DIRECTIONS
(a) In the Romanian forest study-area text, what percentage of the mountainous region is covered by forests?
(b) Write the next part of the Romanian forest study-area text, picking up after its final line.

┌─ TEXT EXCERPT

2. Materials and Methods

2.1. Study Area

This study considered forest areas privately or publicly owned in Romania, a country located in southeast central Europe, situated in the northern part of the Balkan Peninsula, along the lower course of the Danube River, and on the northeastern shore of the Black Sea (Figure 4) [38].
There is an uneven distribution of forested areas relative to the relief conditions. It can be observed that in the mountainous region, forests are most prominently represented, covering 59.1% of the area. In the hilly region, forested areas account for 34.2%, while in the plains, forests represent only 6.7% [74]. The significant differences in the distribution across major landforms are due, on the one hand, to agricultural practices historically requiring large flat areas and, on the other hand, to the road network, which makes access to timber resources in the mountainous region challenging.
Moreover, in terms of ownership, out of the total of 6,613 M hectares of forested area, 48.1% are in the public ownership of the state, 16.1% are public property of local administrations, 1.5% are private property of local administrations, and 34.3% are private properties (including religious institutions, individuals or legal entities, and owner associations) [77].
Forests 15 01533 g004
Figure 4. Study area includes 6,6 M Ha of forest-land [78].
Figure 4. Study area includes 6,6 M Ha of forest-land [78].

└─
┌─ PROVIDED INFORMATION

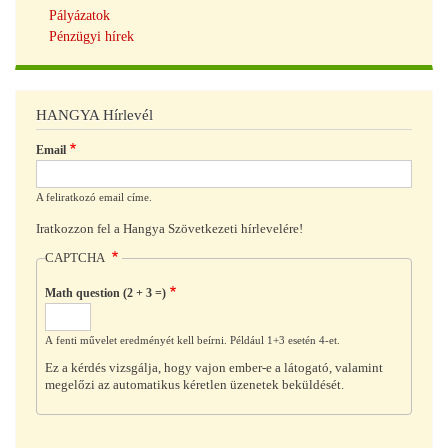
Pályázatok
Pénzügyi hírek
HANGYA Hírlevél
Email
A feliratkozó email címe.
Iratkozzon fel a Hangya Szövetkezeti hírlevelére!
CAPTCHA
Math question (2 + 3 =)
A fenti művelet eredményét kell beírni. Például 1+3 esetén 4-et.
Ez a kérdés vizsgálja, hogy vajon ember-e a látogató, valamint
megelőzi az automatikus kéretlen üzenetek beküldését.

└─

RESULTS BY TASK
(a) 59.1%

(b)
Forests 15 01533 g004

2.2. Survey Design and Data Collection

The study design focused on the data collected by the authority responsible for implementing Measure 15. After submission of applications for voluntary participation in the ongoing program, APIA processed the files and collected the information. In accordance with open access to public data, the authors of the study requested that these data be provided to them in an electronic, editable format.
Data related to the implementation of the state aid scheme were requested, in compliance with GDPR, concerning the region, type of forest ownership, form of organization, application submission session, number of parcels, area, authorized amount and any penalties imposed. This study does not include personal data or any information related to individuals.
The data were received in tabular form and subsequently coded to enable processing with specialized statistical software, adhering to the structure outlined in Table 2. The variables were extracted from the database provided by the public authority managing M15. These variables are either numerical (ID, Session, Year, NoPlots, Area_P1, Area_P2, SA, and AA) or categorical (County, Region, FORG). AA (Authorized_Amount) was chosen as the response variable, while the other variables were considered independent variables.

2.3. Data Analysis

The data analysis was carried out starting from the review of the conceptual literature of the subject, which indicated three clear directions of approach to PES: the social interpretation of the data, through the number of participants; the economic impact, through the amount of money authorized; and the impact on the environment, through analysis of the surfaces and calculation of the minimum 20% of the areas that will not be subjected to forestry interventions.
The data set analyzed included 2,680 records, of which there were 887 unique applicants. Some applicants submitted applications for additional areas in subsequent sessions (social impact analysis). Initially, the data from the first year of the five-year commitments were examined, as these contain the initial commitment data, unaffected by any subsequent penalties. The analysis primarily investigates the amounts received by each applicant and whether and to what extent these amounts are influenced by other factors.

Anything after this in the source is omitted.